Only half of councils said there were enough local childcare places for under-twos, while less than one in five had enough places for children with SEND, a major annual survey shows.
There have been widespread drops in the number of childcare places in England over the past year, a new report shows, as pressure mounts on the government to invest more in the struggling early-years sector in next week’s budget.
Childcare availability has fallen across several categories, according to a major annual survey by the charity Coram Family and Childcare. For example, only half of councils said there were enough childcare places for children under two in their area, down 7% on the year. Just under half said there were enough places for children whose parents work full-time, a drop of 11%. After-school clubs for primary-school children also fell slightly.
“The need for reform of the childcare system is urgent. As well as eye-watering bills, parents are facing widening gaps in availability of the childcare they need,” said Megan Jarvie, head of Coram Family and Childcare. “As the chancellor decides his budget, we urge him to recognise the value of investing in childcare.”
The report comes the same day as new data from Nesta, a social innovation group, which shows that childcare costs take up almost a third of median wages on average – and even more in big cities such as London and Manchester. Bridget Phillipson, Labour’s shadow education secretary, is also due today to announce a promise to overhaul the government’s childcare subsidies for three and four year olds and extend them to younger children.
It’s rare that we see drops in availability right across all categories, in the way that we have seen this year.
The UK’s patchy and expensive childcare system has increasingly been under the spotlight in recent months. Business lobby groups, think-tanks and Tory MPs have called for an overhaul of the sector ahead of next week’s budget, voicing concerns that childcare issues are stifling the economy by preventing parents from working. This has turbo-charged longstanding demands from families and campaigners.
The current childcare debate has largely focused on costs – UK families pay amongst the highest childcare fees in the world, largely because the state invests relatively little in this sector compared to other developed countries. But, as the Coram report shows, an equally important issue is that many families struggle to find spaces at all.
Almost half (44%) of councils surveyed said that some or many local childcare providers had cut their opening hours over the past year, in a climate where many are struggling to find staff or make ends meet. The latest government data also shows that the number of childcare places at registered providers fell by 2% last year, having been broadly stable since 2015.
“It’s rare that we see drops [in availability] right across all categories, in the way that we have seen this year,” Jarvie said. “We’ll normally see one or two categories going up, one or two going down, a bit of a mixed picture. This feels a bit different.”
Coram, the UK’s oldest children’s charity, has conducted its annual childcare survey since 2002. The report found that it now costs £146 per week on average just for a part-time nursery place for a two-year-old, ranging from £125 in the East Midlands to £188 in inner London.
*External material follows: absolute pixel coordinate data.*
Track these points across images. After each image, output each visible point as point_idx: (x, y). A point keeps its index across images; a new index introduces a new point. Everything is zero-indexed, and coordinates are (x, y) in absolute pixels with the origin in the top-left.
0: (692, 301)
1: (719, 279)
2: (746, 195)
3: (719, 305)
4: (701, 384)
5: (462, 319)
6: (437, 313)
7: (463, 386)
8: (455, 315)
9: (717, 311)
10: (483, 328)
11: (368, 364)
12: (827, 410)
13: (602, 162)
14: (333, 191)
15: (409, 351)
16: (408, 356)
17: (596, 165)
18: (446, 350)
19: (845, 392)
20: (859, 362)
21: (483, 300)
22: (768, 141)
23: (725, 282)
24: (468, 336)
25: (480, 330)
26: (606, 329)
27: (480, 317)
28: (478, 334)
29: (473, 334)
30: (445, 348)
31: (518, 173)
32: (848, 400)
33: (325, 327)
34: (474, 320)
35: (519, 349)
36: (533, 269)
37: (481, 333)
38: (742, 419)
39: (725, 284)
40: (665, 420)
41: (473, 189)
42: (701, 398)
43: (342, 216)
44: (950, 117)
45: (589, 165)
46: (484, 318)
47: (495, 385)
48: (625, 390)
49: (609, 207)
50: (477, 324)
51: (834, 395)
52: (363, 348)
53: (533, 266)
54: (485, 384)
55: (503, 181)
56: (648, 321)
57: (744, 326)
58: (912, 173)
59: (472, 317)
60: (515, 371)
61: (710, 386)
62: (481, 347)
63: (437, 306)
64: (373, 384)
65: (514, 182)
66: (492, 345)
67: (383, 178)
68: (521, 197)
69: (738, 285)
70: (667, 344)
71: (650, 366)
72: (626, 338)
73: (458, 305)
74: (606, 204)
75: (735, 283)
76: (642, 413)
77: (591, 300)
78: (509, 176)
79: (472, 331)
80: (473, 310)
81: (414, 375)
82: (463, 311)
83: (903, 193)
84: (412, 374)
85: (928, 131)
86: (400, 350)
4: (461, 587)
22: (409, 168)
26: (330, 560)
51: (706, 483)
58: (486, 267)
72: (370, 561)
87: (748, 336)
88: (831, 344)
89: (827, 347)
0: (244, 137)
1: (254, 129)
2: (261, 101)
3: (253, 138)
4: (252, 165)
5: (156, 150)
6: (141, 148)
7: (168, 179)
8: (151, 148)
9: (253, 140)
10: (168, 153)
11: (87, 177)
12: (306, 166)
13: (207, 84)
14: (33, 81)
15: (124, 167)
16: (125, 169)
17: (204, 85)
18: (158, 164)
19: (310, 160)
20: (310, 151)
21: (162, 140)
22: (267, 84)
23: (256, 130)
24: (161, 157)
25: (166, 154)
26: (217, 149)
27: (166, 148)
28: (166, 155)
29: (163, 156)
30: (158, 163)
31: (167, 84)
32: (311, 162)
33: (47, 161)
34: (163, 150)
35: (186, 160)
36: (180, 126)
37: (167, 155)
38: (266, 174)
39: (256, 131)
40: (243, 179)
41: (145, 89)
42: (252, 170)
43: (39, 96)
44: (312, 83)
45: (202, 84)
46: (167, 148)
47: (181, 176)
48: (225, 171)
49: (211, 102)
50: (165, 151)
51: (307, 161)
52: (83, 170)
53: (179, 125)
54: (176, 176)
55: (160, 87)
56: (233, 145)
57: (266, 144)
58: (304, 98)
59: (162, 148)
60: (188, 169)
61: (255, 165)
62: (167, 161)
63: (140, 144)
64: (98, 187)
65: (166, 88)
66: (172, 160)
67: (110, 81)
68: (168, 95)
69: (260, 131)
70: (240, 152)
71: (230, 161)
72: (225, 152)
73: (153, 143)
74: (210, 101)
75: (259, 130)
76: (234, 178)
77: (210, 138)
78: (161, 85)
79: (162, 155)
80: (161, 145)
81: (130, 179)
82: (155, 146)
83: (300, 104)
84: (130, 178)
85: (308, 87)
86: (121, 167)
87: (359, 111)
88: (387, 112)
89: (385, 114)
Coram’s report shows that childcare shortages are often affecting the families who need it the most. This includes families on low or even mid-level incomes, as well as those whose children have special needs or disabilities.
Less than three-quarters (73%) of councils said there were enough “15-hour entitlement places” in their local area, a drop of 6%. This ranged from 45% of councils in the East of England to 100% of councils in the North-East.
“Entitlement places” refers to a government scheme that gives nurseries and childminders funding to provide 15 hours of free childcare per week for every child aged 3-4. In many households with two working parents, this goes up to 30 hours. But childcare providers say the government gives them too little funding for this scheme, forcing them to offer the spaces at a loss, charge parents top-up fees, or stop offering them.
The outlook for children with special needs or disabilities was particularly stark – just 18% of councils said there were enough local childcare spaces for this group, a drop of 3%.
“Coram’s report makes for shocking reading, with vulnerable children…being most at risk of having no early-years support or education,” Purnima Tanuku, chief executive of the National Day Nurseries Association, said. “This situation must be resolved with adequate investment from the government.”
An NDNA survey of over 470 nurseries, also released today, found that almost four in ten (38%) expect to operate at a loss this year, rising to almost half (45%) in deprived areas (see graphic above). Nurseries had to make up an average shortfall of over £1300 per child per year for a 15-hours entitlement place, the survey found.
NDNA data also shows that nursery closures accelerated in 2022, compared to the previous year, with a disproportionate number in deprived areas. This is particularly concerning because early-years childcare can help to close attainment gaps between children from rich and poor families, by helping all children to start school on a more equal footing.
Coram’s report lists specific solutions that would help ensure more affordable and accessible childcare. These include reviewing the government’s funding rate for entitlement places, extending the 30 hours scheme to more families, and improving support for children with special needs and disabilities.